Tout en reconnaissant les efforts déployés pour l'identification des victimes, les survivants recommandent également d'améliorer les étapes postérieures à l'identification, à savoir la notification, l'intervention et les services de traitement et de rétablissement. Suite à des expériences négatives avec les forces de l'ordre, certains survivants soutiennent l'implication nécessaire des organisations de la société civile dans ce travail afin de promouvoir des réponses plus respectueuses des traumatismes.
Les survivants mettent également fortement en garde contre le fait de donner la priorité à un type de victime d'abus ou d'exploitation sexuels d'enfants plutôt qu'à un autre. Si des images récentes peuvent indiquer un abus en cours, un enfant non identifié représenté sur des images plus anciennes peut également être victime d'un abus en cours, même des années après que les services de police ont eu connaissance d'une image.

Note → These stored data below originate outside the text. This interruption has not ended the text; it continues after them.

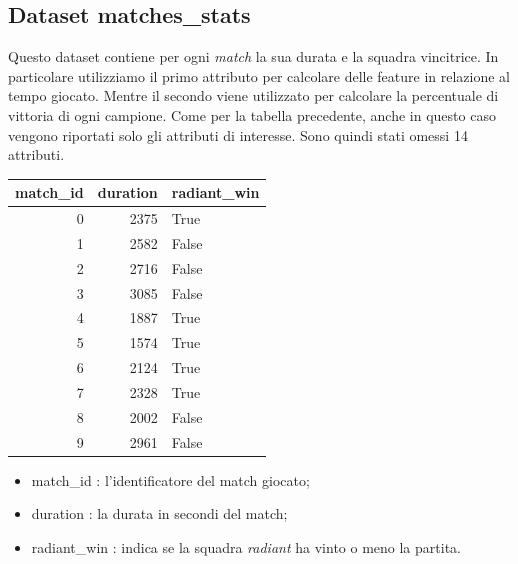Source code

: \documentclass[a4paper,12pt,openany,oneside]{book}
\begin{document}
\subsection{Dataset matches\_stats}
Questo dataset contiene per ogni \textit{match} la sua durata e la squadra vincitrice. In particolare utilizziamo il primo attributo per calcolare delle feature in relazione al tempo giocato. Mentre il secondo viene utilizzato per calcolare la percentuale di vittoria di ogni campione. Come per la tabella precedente, anche in questo caso vengono riportati solo gli attributi di interesse. Sono quindi stati omessi 14 attributi.
\begin{table}[ht]
	\scriptsize	
	\centering	
	\begin{tabularx}{0.3\textwidth}{rrl}
		match\_id & duration & radiant\_win \\
		\midrule
		0 &     2375 &        True \\
		1 &     2582 &       False \\
		2 &     2716 &       False \\
		3 &     3085 &       False \\
		4 &     1887 &        True \\
		5 &     1574 &        True \\
		6 &     2124 &        True \\
		7 &     2328 &        True \\
		8 &     2002 &       False \\
		9 &     2961 &       False \\
	\end{tabularx}	
	\label{table:matches_stats}
\end{table}
\begin{itemize}
	\item match\_id : l'identificatore del match giocato;
	\item duration : la durata in secondi del match;
	\item radiant\_win : indica se la squadra \textit{radiant} ha vinto o meno la partita.
\end{itemize}
\end{document}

Pour éviter d'aggraver le traumatisme des survivants, les spécialistes de l'identification des victimes doivent faire preuve de prudence et éviter tout préjudice involontaire lorsqu'ils prennent et communiquent leurs décisions en matière de priorité. Pour de nombreux survivants, les expériences vécues avant, pendant et après les préjudices subis sont des aspects tout aussi importants de leur processus de rétablissement.
![]()
Le CVIP du NCMEC a sauvé la vie de mon enfant. L'analyste a rapidement déterminé que la maltraitance se poursuivait et a donné la priorité au dossier pour le sortir de cette situation le plus rapidement possible. ... Sans la ténacité de l'analyste et du détective, mon enfant aurait pu subir d'autres abus s'ils n'avaient pas fait de l'identification une priorité.
- Parent d'un(e) survivant(e)
Sur quoi s'appuient les points de vue opposés ?
L'opposition explicite au travail d'identification des victimes est rare. Dans la mesure où quelqu'un exprimerait un point de vue contradictoire, ce dernier pourrait se fonder sur des préoccupations relatives à l'allocation des ressources et sur des questions d'impact compte tenu des investissements nécessaires. Certains peuvent également faire valoir qu'une plus grande attention portée à la prévention, plutôt qu'à l'intervention, constituerait une meilleure utilisation de ressources limitées.